# Text start

You can leave your hat on

11 min read

DISCOVER Ilkley Moor

Ancient markings, alien abductions, poetic graffiti, stone circles, Victorian mindfulness, Charles Darwin in a plunge pool… and the most famous song in Yorkshire. Welcome to the beautiful and slightly bonkers world of Ilkley Moor.

PLAYING IT SAFE Nick plays along with the song by wearing his South American tarpaulin hat while exploring Ilkley Moor. It probably wasn’t the kind of hat the authors had in mind, but hey.
PHOTOS: TOM BAILEY

IT’S QUITE SURPRISING how many songs there are about hats. All Around My Hat, You Can Leave Your Hat On, Wherever I Lay My Hat, Hold On To Your Hat, Leopard-Skin Pill-Box Hat, Raspberry Beret… I could do this all day. Probably. But when it comes to melodies of millinery, one song stands homburg and trilby above all others. It’s called On Ilkla Mooar Baht ’At, and it’s known as the unofficial anthem of Yorkshire. (Some even call it Yorkshire’s National Anthem, particularly those of the firm persuasion that Yorkshire is a nation unto itself.)

# Text end
# Stored rows start

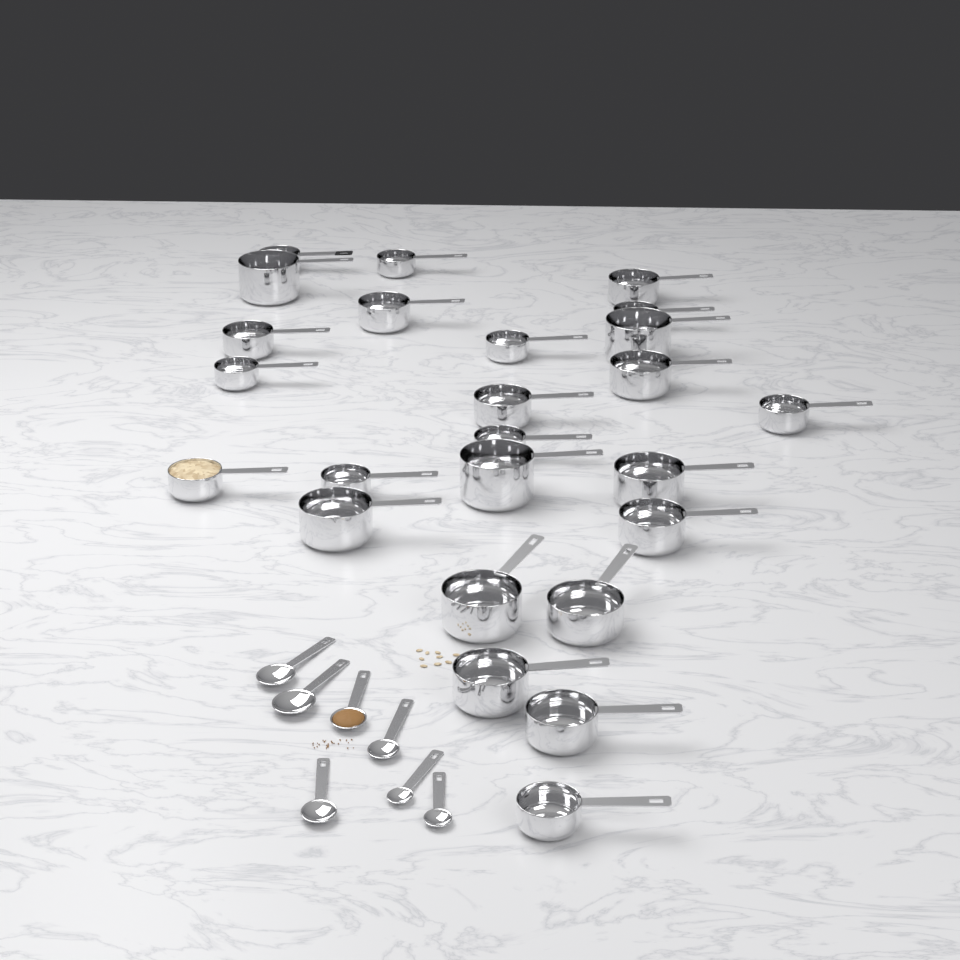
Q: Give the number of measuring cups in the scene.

# Stored rows end
# Stored rows start

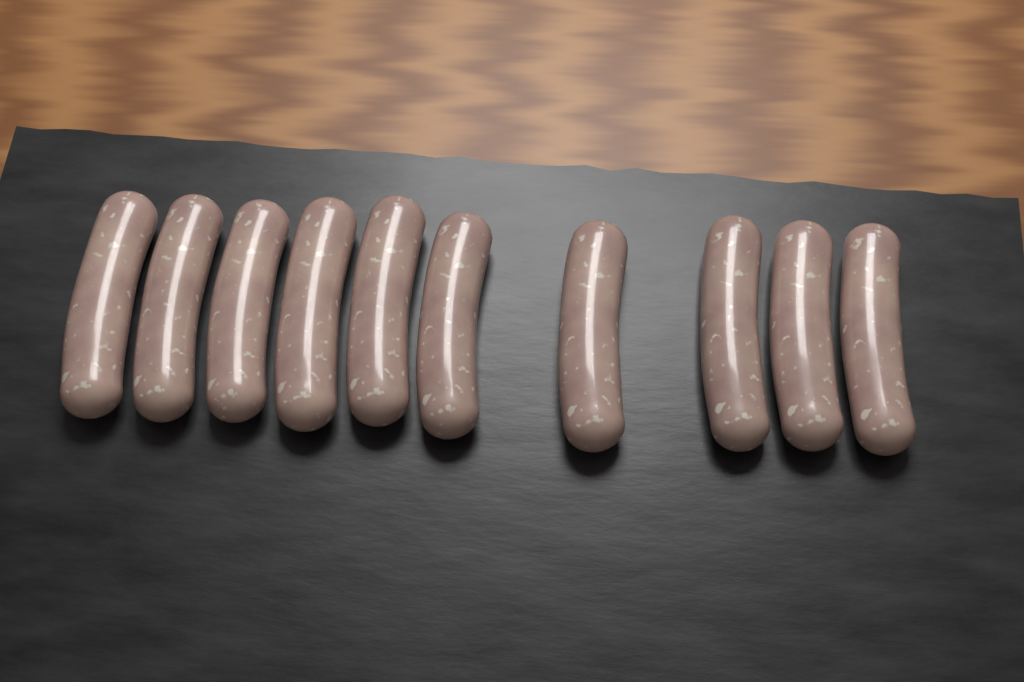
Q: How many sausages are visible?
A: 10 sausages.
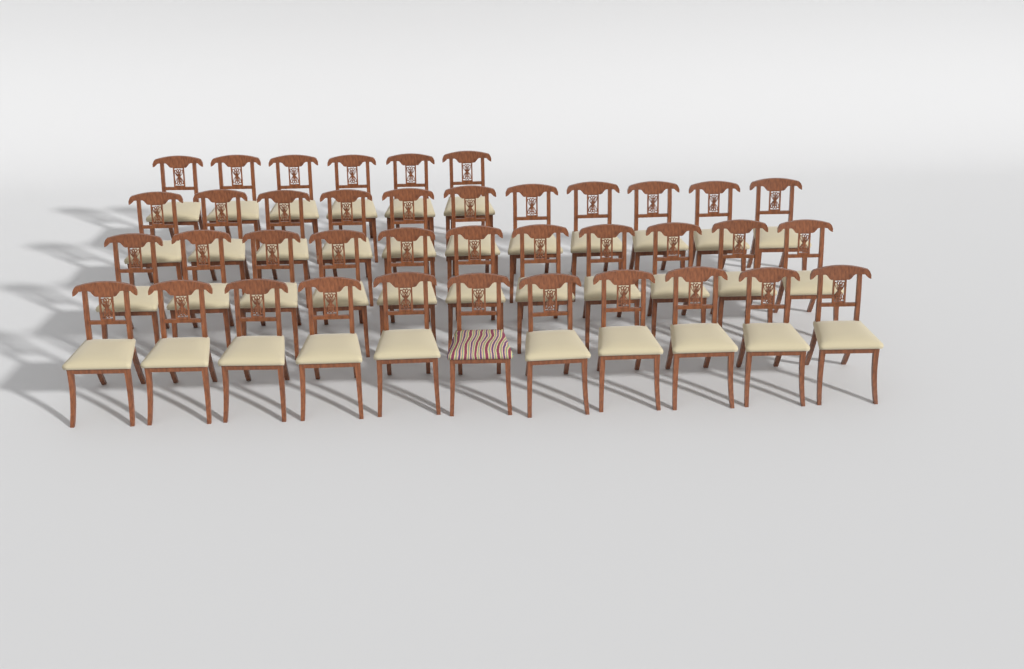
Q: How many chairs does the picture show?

# Stored rows end

_Challenges_
1: List every song title named in the Ilkley Moor article.
2: Recast the paragraph of the Ilkley Moor article that opens "Ancient markings, alien abductions" as a short bulleted list.

_Responses for each task_
1:
- All Around My Hat
- You Can Leave Your Hat On
- Wherever I Lay My Hat
- Hold On To Your Hat
- Leopard-Skin Pill-Box Hat
- Raspberry Beret
- On Ilkla Mooar Baht ’At

2:
Ilkley Moor is beautiful and slightly bonkers. It offers:
- ancient markings
- alien abductions
- poetic graffiti
- stone circles
- Victorian mindfulness
- Charles Darwin in a plunge pool
- the most famous song in Yorkshire